18 Jun 2010 Sociopolitical Situation

Lebanon is located on the eastern edge of the Mediterranean Sea, bordered to the north and east by Syria and to the south by Israel. The size of the population is estimated between 4 and 4.5 million. In addition, about 10 percent of its population is made up of refugees, including around 400,000 Palestinians and up to 60,000 Iraqis. Within this small population, there are 18 officially registered religious communities; the extensiveness of this has resulted in the existence of a special political system to distribute power as equitably as possible, making it the most complex state in the Middle East. Despite its size, Lebanon’s diversity baffles policy makers. Sectarian differences are at the root of the violent clashes that have impacted the country over the years — but the sources of conflict are not theological. Differences are exacerbated by deep political divisions regarding the representation of each factional group, who constantly jockey for power within the political system. As most have allegiances beyond the country’s borders, regional powers dominate internal dialogue and positioning.

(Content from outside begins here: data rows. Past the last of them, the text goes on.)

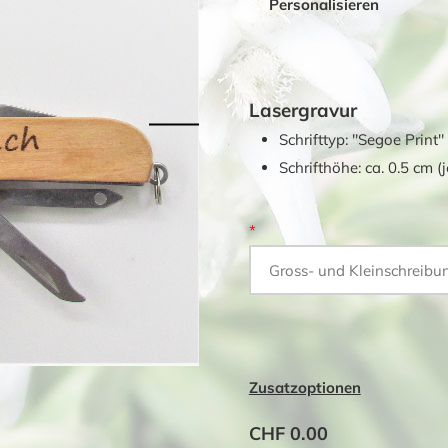
Personalisieren
Lasergravur
Schrifttyp: "Segoe Print"
Schrifthöhe: ca. 0.5 cm (
*
Zusatzoptionen
CHF 0.00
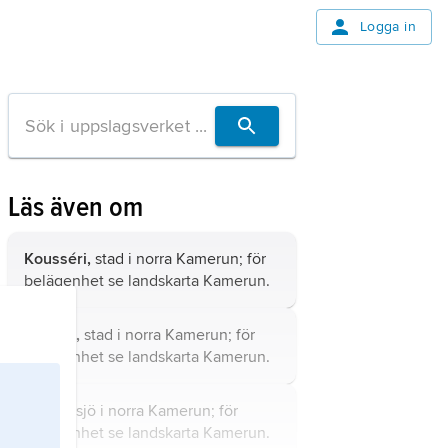
Logga in
Läs även om
Kousséri,
stad i norra Kamerun; för
belägenhet se landskarta
Kamerun
.
Mokolo,
stad i norra Kamerun; för
belägenhet se landskarta
Kamerun
.
Lagdo,
sjö i norra Kamerun; för
belägenhet se landskarta
Kamerun
.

The Lebanese civil war (1975-90) ended a relatively prosperous era in Lebanese history. Before 1975, Beirut was seen as the “Switzerland of the Middle East” and Lebanon as a country in which trade flourished and different religions could be professed. Nevertheless, Muslim discontent with the influence, power and wealth of the Christian community grew; tensions were mainly under the surface, but these became increasingly visible by 1975, particularly as the presence of around 300,000 Palestinians in refugee camps, most of them Sunni Muslims, became increasingly alarming.

The 15 years of intermittent violence and war destroyed Beirut, devastated much of the country’s infrastructure and drove hundreds of thousands of people into exile. The Taif Agreement, which was ratified in late 1989, ended this tragic chapter in Lebanon’s history and divided political power more evenly between Christians and Muslims. The lack of a strong central government, however, coupled with the presence of Syrian troops on Lebanese territory and the Israeli occupation of southern Lebanon invited regional tensions to continue to play out in the fragile country.

Other factors continue to destabilize Lebanon: The assassination of former Prime Minister Rafiq Hariri in 2005 led to political crisis dividing traditional allies and forging new ones; the Israeli-Hezbollah war in the summer of 2006 devastated the southern half of the country and revealed further Lebanon’s frailty.

Despite a wave of optimism in mid-2008 — which saw the election of a new president and the formation of a national unity government — significant factors threatening Lebanon’s fragile existence remain: increased regional tensions; remote, but potential conflicts between Hezbollah and Israel; increased pressure within the Palestinian camps; possible targeting of international peacekeeping forces and militia attacks.

By Lebanese standards, 2009 was a quiet year. The chief development was the drawn out government formation process, which concluded in November with the election of Said el Hariri to the premiership.